Natural Competence
As mentioned in our description, Synechococcus elongatus UTEX 2973 is no longer naturally competent, presumably due to a point mutation in the pilN gene ( Li et al., 2018 ), which means that when genetically engineering this organism other ways to introduce exogenous DNA have to be taken into consideration. This is mainly done through electroporation or conjugation - especially triparental conjugation (Yu et al., 2015) . Triparental conjugation into the UTEX 2973 strain is typically performed with two E. coli HB101 strains, one harboring the pRL443 and one harboring the pRL623 plasmid. The latter strain is then again transformed with the plasmid of interest, the prior is used as the conjugal strain - both have to be incubated together with the cyanobacteria for the conjugation to take place (Wendt et al., 2016)
To overcome this time-consuming process, we planned to reintroduce natural competence into our strain. It was already shown, that this can be done by integrating an intact copy of the pilN gene into one of the neutral sites (Li et al., 2018) , though this technique is not ideal: you have to add an antibiotic cassette in order to keep selective pressure on the bacteria, so that they integrate the new gene into all the chromosome copies. This antibiotic resistance will persist in the strain, meaning that when further engineering the organism later on, this one resistance can not be used e.g. in vectors for transient expression - a huge downside. Furthermore, one of the neutral sites has to be used, resulting in a strain that has less neutral sites available for further introduction of genes.
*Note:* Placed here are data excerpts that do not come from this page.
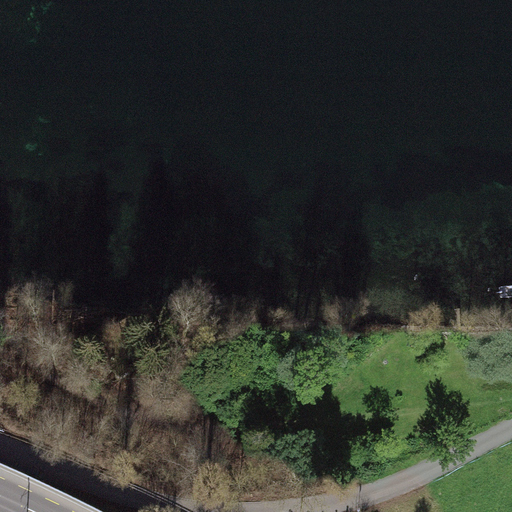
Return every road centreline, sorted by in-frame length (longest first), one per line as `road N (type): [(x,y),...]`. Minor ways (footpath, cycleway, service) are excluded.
road 1 (unclassified): [(214,511),(0,437)]
road 2 (unclassified): [(511,426),(398,484),(303,511)]
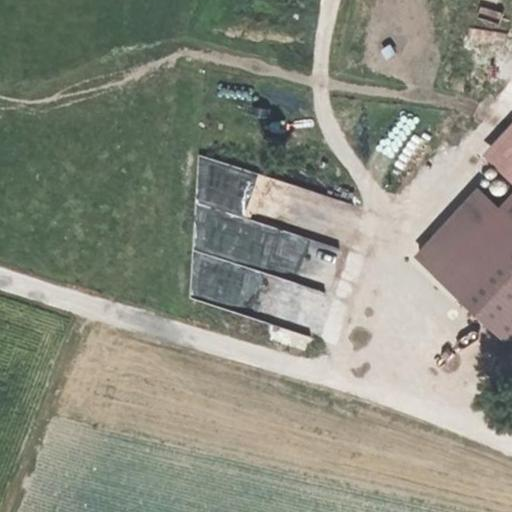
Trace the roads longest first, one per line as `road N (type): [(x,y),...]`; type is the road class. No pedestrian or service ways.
road 1 (track): [(10,511),(91,303),(511,440)]
road 2 (track): [(319,376),(385,200),(323,119),(332,0)]
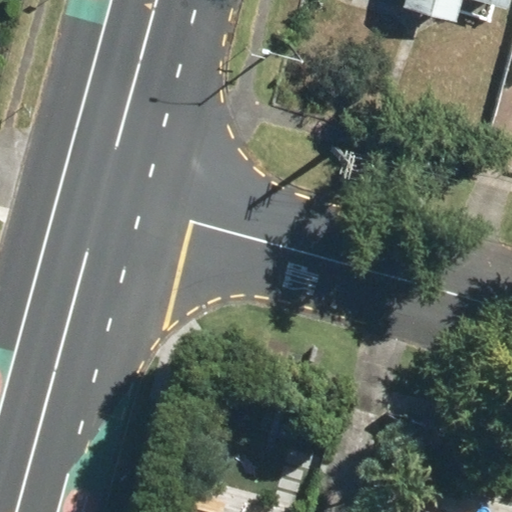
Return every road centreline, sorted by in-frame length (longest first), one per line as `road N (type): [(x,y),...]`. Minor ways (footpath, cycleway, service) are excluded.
road 1 (residential): [(104,196),(511,307)]
road 2 (primary): [(104,196),(18,511)]
road 3 (primary): [(157,0),(104,196)]
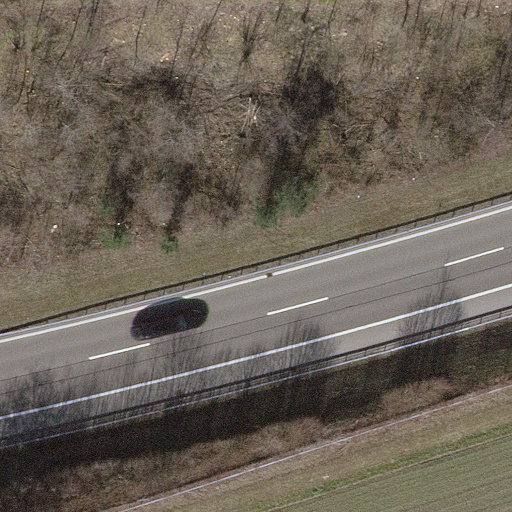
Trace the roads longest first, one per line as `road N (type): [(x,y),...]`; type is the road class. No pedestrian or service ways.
road 1 (motorway): [(0,380),(511,247)]
road 2 (track): [(511,417),(187,511)]
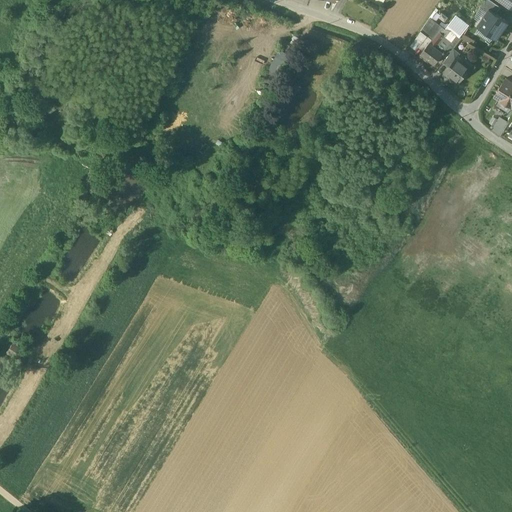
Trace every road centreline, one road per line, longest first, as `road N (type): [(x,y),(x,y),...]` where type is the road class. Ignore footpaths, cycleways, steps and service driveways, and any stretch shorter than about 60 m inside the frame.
road 1 (track): [(468,511),(323,347),(287,284),(251,261)]
road 2 (residential): [(276,0),(389,46),(467,117)]
road 3 (track): [(0,144),(129,152)]
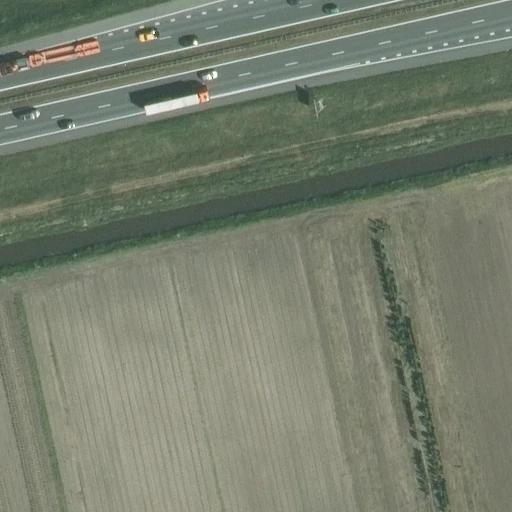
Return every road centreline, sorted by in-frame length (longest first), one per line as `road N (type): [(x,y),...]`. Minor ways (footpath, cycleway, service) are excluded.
road 1 (motorway): [(0,129),(511,14)]
road 2 (motorway): [(331,0),(0,75)]
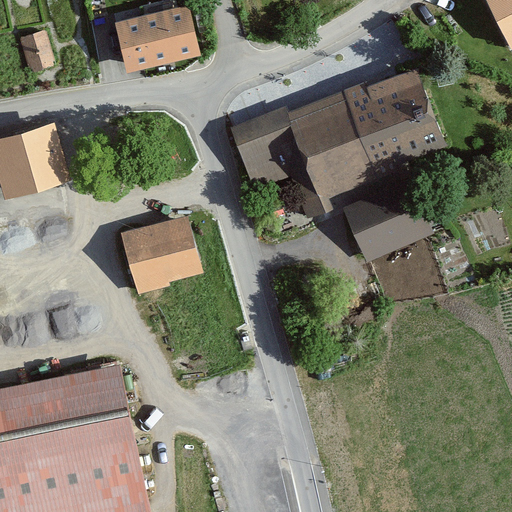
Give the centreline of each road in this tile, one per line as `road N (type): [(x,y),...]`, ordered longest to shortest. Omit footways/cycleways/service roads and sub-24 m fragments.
road 1 (unclassified): [(199,85),(318,511)]
road 2 (unclassified): [(199,85),(0,116)]
road 3 (residential): [(394,0),(239,72)]
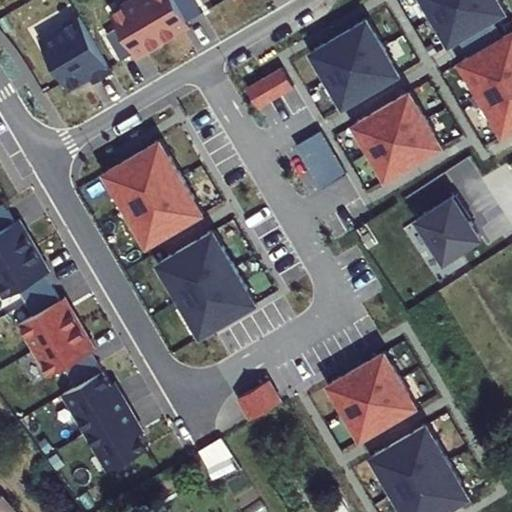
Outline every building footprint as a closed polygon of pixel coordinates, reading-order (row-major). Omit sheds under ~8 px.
[(177,0),(124,0),(111,8),(138,55),(191,24),(177,0)] [(506,0),(430,0),(453,40),(463,34),(501,12),(510,6),(506,0)] [(501,12),(463,34),(473,52),(511,29),(501,12)] [(372,13),(313,48),(346,103),(404,69),(372,13)] [(79,14),(39,37),(69,87),(92,74),(95,79),(112,69),(79,14)] [(511,28),(511,29),(473,52),(464,57),(507,131),(511,127),(511,28)] [(286,64),(250,85),(261,103),(296,82),(286,64)] [(415,86),(356,120),(389,175),(447,141),(415,86)] [(298,142),(323,185),(348,170),(323,127),(298,142)] [(164,136),(108,169),(151,243),(207,209),(164,136)] [(463,197),(422,222),(450,269),(487,247),(473,224),(478,222),(463,197)] [(24,218),(0,232),(0,271),(13,294),(54,270),(24,218)] [(217,226),(161,259),(204,332),(260,300),(217,226)] [(70,296),(29,320),(59,372),(100,348),(70,296)] [(392,363),(336,397),(369,451),(426,417),(392,363)] [(107,369),(68,393),(113,469),(153,446),(144,432),(148,430),(119,381),(115,383),(107,369)] [(436,434),(380,468),(406,511),(429,511),(469,488),(436,434)] [(224,438),(200,447),(210,477),(235,469),(224,438)] [(0,511),(19,511),(1,490),(0,490),(0,511)]
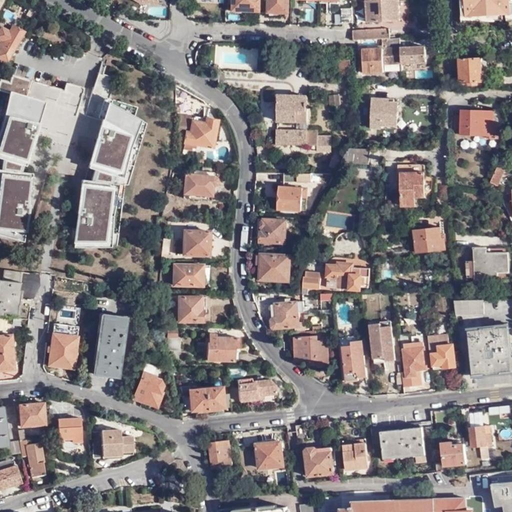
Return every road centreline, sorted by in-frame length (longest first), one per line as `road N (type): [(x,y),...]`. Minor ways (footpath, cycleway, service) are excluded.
road 1 (residential): [(167,62),(224,102),(242,128),(245,308),(270,351),(315,394),(319,411)]
road 2 (residential): [(319,411),(511,391)]
road 3 (residential): [(343,34),(207,31),(183,38),(167,62)]
road 4 (residential): [(30,384),(187,427)]
road 5 (residential): [(0,508),(152,466)]
road 6 (residential): [(187,427),(319,411)]
road 7 (residential): [(62,0),(167,62)]
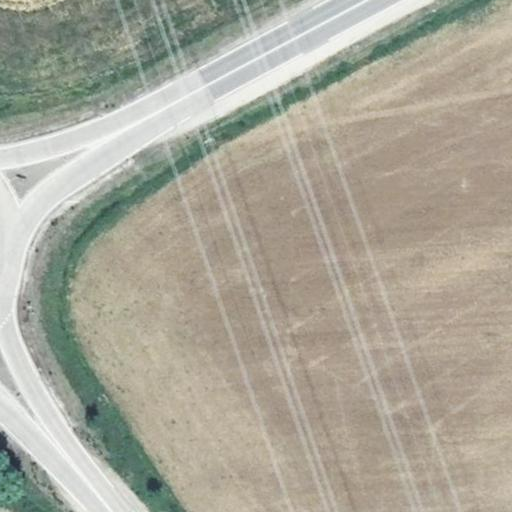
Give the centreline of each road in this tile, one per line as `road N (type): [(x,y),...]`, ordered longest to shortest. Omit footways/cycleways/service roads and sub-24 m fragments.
road 1 (secondary): [(366,0),(139,122)]
road 2 (secondary): [(0,228),(139,122)]
road 3 (secondary): [(139,122),(0,155)]
road 4 (tertiary): [(53,441),(0,315)]
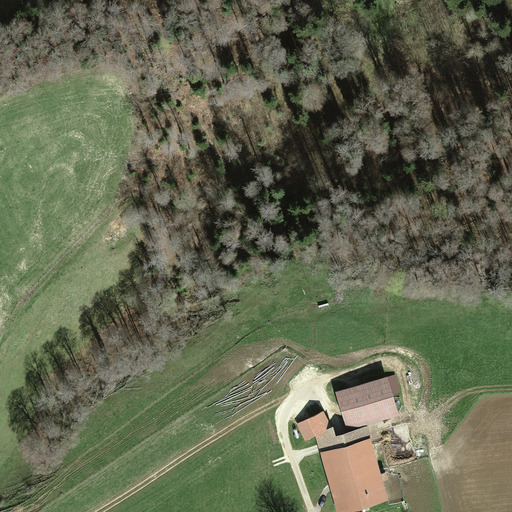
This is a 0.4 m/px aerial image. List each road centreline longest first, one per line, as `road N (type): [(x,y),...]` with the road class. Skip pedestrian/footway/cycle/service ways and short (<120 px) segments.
road 1 (track): [(302,0),(380,67),(464,74),(511,88)]
road 2 (track): [(310,511),(281,419),(299,389),(322,377)]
Although we did not prefer this method, we still tried it, as we were not sure, if our other approach would prove to be successful. We also used extensive bioinformatic tools to identify new integration sites in UTEX 2973, which can be used if one were to reintroduce natural competence in the above mentioned way. Additionally, we came up with a plan to revert the point mutation in the pilN gene with a CRISPR/Cas12a system.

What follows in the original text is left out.